Imagine an SUV that transforms into a motorcycle at the push of a button. When lugging around the family or car full of friends, you’d use the SUV option. When driving solo, you’d save on gas by pushing the button and taking a motorcycle. You’d have the power and capacity of the SUV when you need it and the fuel efficiency of the motorcycle when you don’t. Similarly, to maximize battery life in today’s mobile devices, it’s critical that each task performed on the system is completed with the right resources. Our CPUs should be small and efficient when performing lightweight tasks such as chatting or messaging, but also offer the performance headroom required for heavier workloads such as video and image processing.
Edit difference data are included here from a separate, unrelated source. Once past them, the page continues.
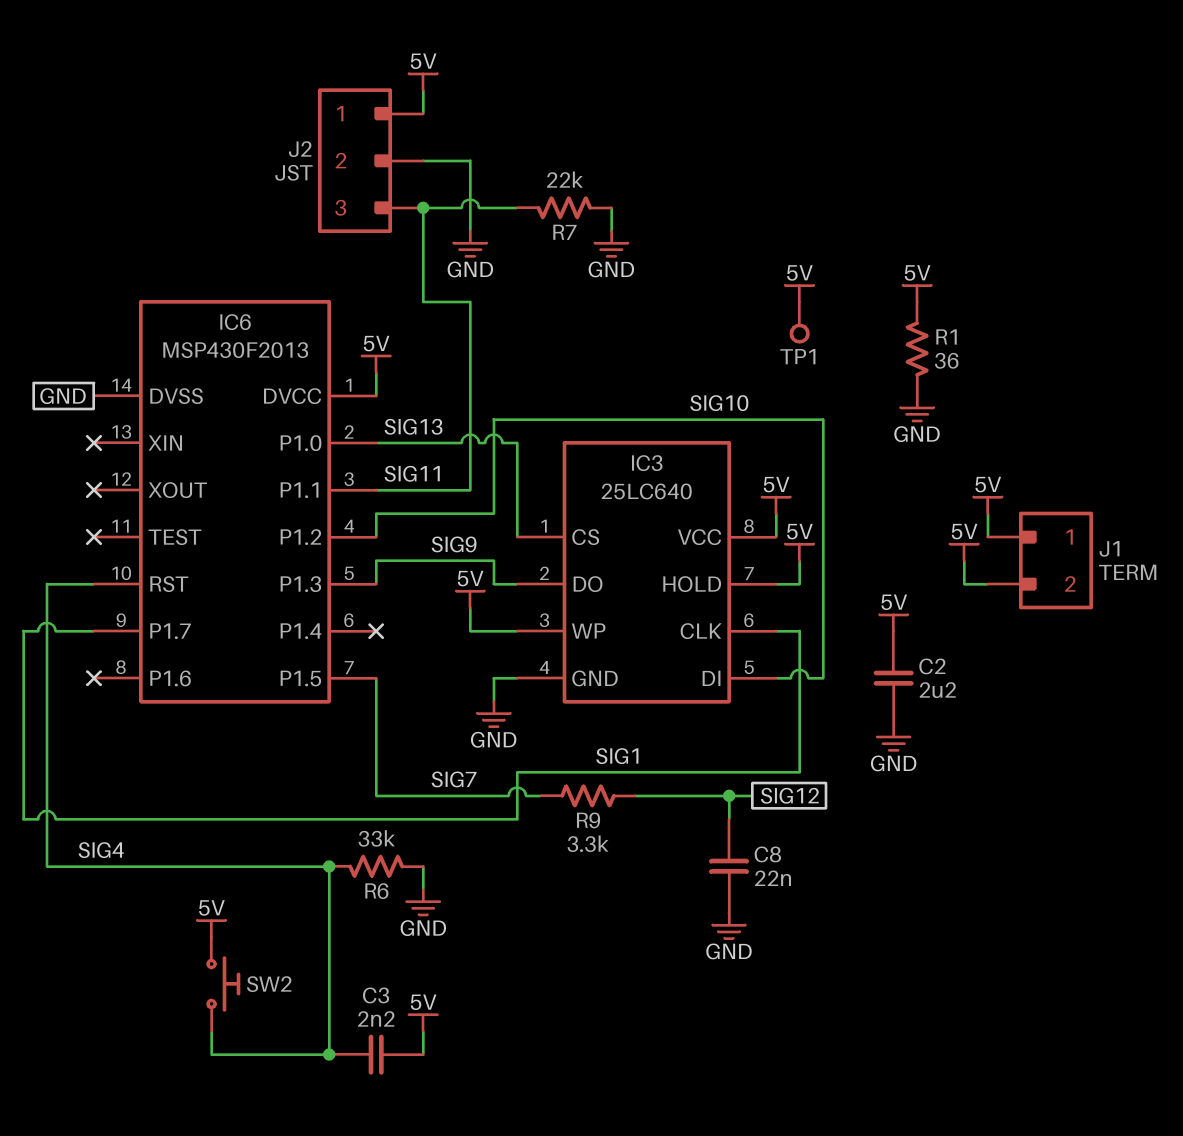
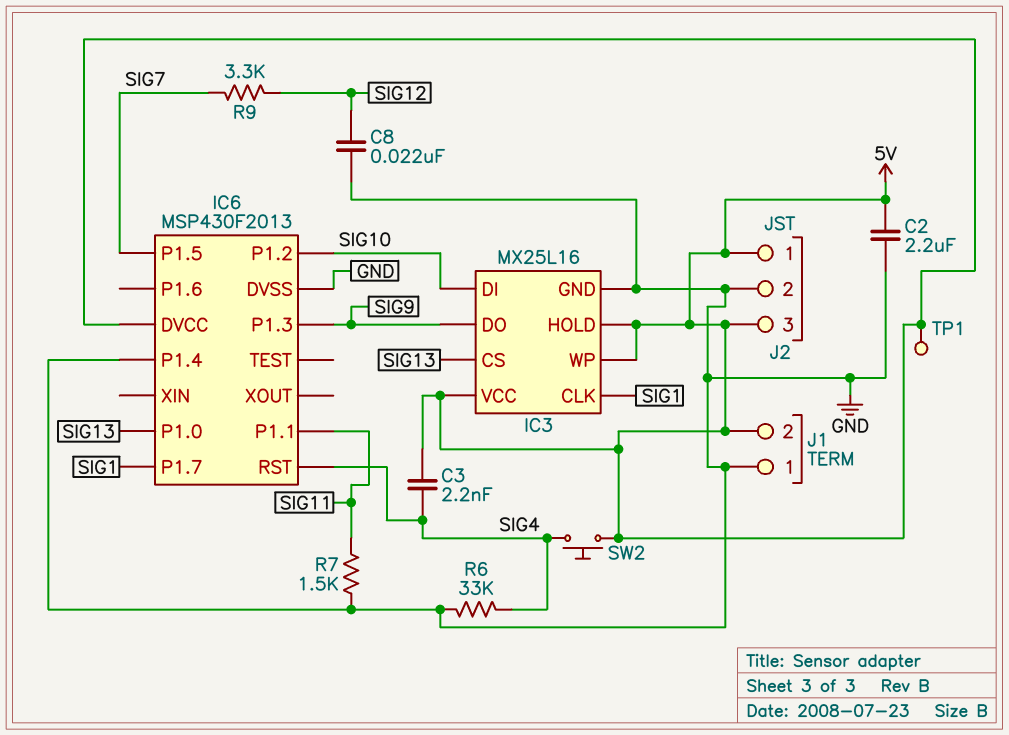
IC3: 25LC640 -> MX25L16
IC6 pin P1.4: none -> GND
J1 pin 1: 5V -> GND
J2 pin 3: SIG11 -> 5V
R1: 36 (5V, GND) -> none
R7: 22k (GND, SIG11) -> 1.5k (GND, SIG11)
Although we may be a long way from implementing technology like this in our cars, recent research shows promising results for CPUs, indicating a potential for 10% performance gains and 22% better energy efficiency. In fact, a recent collaboration between Intel Labs and the University of Texas (UT) has won acclaim for its approach to this problem.
Intel Labs University Research Office has been working with an international team of researchers at universities such as UT, Carnegie Mellon, NC State and the American University of Beirut. This collaboration hopes to develop designs that can configure themselves for a wide range of workloads, scaling down for lightweight tasks, and scaling up to maximize performance for heavyweight tasks. In addition to providing funding, Intel encourages engineers to work closely with students and faculty at the universities to maximize the exchange of ideas. This approach to research has started to bear fruit. The collaboration between Intel and Professor Yale Patt and his HPS Research Group at The University of Texas resulted in the development of MorphCore, a CPU that “morphs” between two configurations. One configuration tailored for high performance single-threaded workloads, and a second for higher throughput multi-threaded workloads. At the 2012 International Symposium on Microarchitecture this work received the “best paper” award for its “conceptual novelty and anticipated long term impact”.
To better understand how this works, recall that maximizing single thread performance requires high performance CPUs to allocate all available resources to the currently running thread. In particular, single thread performance depends on large register files that re-order instructions, allowing them to execute just-in-time rather than forcing them to wait for preceding instructions. In contrast, when concurrently executing several threads, it’s often more efficient for the CPU to delay work on a stalled thread, focusing instead on other threads. In this mode, buffers that allow instruction re-ordering don’t improve performance, and may even reduce efficiency by continuing to consume power.
UT’s MorphCore addresses this problem by modifying the design of a high performance CPU to permit shutting down some buffers and repurposing others. Throughput mode splits the largest of these structures, the physical register file (PRF), into equal partitions, each storing the architectural state of one executing thread. This dramatically simplifies renaming, which assigns buffer space for fetched instructions. In addition, throughput mode turns off the load buffer and much of the store buffer, sacrificing memory reordering in favor of reduced power. With optimizations explored so far, MorphCore simulations show 10% performance improvements as well as energy efficiency (Energy^2*Delay) gains of 22% versus a traditional high performance CPU. With these and other promising ideas developed in collaboration with Intel’s academic partners, processors in the next 5-10 years may offer the best of both worlds: high performance to minimize delay and deliver the best user experience; as well as throughput mode to maximize efficiency when single thread performance is less important.
UPDATE 2/5/2013: Added a reference above to Professor Yale Patt and his group at UT.